Clint Eastwood’s surprise speech last night at the Republican National Convention has been described as “surreal,” “rambling,” and “sad.”
The Dirty Harry actor stole the spotlight from Mitt Romney’s nominating speech (a big no-no in the spin room) with the speech that took aim at President Barack Obama and featured an empty chair and (how could it not?) a “make my day” quote.
But what effect did Eastwood’s speech have on Jewish voters? The jury is out.
Republican political strategist Frank Luntz, talking to Charlie Rose on CBS, said the speech wouldn’t have a lasting impact, but that it may have overshadowed an important moment for Romney.
“The fact that we are talking about it now means that we’re not talking about the language and presentation that Mitt Romney put forward,” Luntz said. “It was so essential to introduce himself, his personality, his family, what he thinks, who he is.”
Obama strategist David Axelrod took a diplomatic approach when asked about Eastwood’s speech on MSNBC’s “Morning Joe” program.
“I love Clint Eastwood.

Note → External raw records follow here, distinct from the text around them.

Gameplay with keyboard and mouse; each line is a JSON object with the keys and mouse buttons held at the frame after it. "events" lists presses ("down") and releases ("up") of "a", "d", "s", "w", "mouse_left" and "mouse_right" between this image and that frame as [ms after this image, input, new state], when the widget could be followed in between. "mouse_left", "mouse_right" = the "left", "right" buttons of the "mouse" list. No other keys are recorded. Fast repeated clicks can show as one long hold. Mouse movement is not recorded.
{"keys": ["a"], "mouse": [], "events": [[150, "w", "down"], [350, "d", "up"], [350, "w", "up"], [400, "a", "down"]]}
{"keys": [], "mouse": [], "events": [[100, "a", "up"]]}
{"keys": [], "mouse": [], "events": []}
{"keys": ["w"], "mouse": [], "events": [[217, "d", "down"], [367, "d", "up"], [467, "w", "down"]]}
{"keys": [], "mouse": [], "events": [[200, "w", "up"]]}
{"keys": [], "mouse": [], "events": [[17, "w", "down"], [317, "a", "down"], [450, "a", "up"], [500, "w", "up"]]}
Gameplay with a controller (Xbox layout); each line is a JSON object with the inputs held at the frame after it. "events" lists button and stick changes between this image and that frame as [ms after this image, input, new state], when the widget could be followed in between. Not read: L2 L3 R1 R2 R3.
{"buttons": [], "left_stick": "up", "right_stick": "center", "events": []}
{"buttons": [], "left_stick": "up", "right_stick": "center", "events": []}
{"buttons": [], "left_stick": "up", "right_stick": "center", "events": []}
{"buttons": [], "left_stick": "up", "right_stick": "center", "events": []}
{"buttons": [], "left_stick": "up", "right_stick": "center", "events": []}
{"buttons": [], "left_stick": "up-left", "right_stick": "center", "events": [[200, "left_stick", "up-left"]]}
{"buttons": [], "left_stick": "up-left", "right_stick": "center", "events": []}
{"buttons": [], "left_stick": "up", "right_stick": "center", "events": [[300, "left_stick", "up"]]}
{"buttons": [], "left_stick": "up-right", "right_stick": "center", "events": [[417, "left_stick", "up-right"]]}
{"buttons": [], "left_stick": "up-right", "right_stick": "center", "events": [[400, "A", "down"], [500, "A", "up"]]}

He is a great filmmaker and I think he is one of the greats of our time,” Axelrod said. “I’m sure in retrospect they would have rather run the film than the filmmaker, but that is their business and we will handle ours a different way.”
Axelrod also said that he hoped the Democratic National Convention wouldn’t have any similar distractions from its supposed main event.
“My personal goal is that you guys won’t be sitting around on (next) Friday dissecting quite the way you are now,” he said. “Because that would be a bad reflection on our production.”
Comedian Seth Meyers took a lighter view at the proceedings, tweeting last night, “That was so awesome. Biden has to go shirtless for DNC to top it,” and this morning, “When Clint woke up this morning he saw that Obama was gone from the chair… Or was he still there!?!?!”
Ezra Klein, covering the convention for the Washington Post, perhaps summed it up best, tweeting, “This is the best thing that has ever happened.”
For which party, it remains to be seen.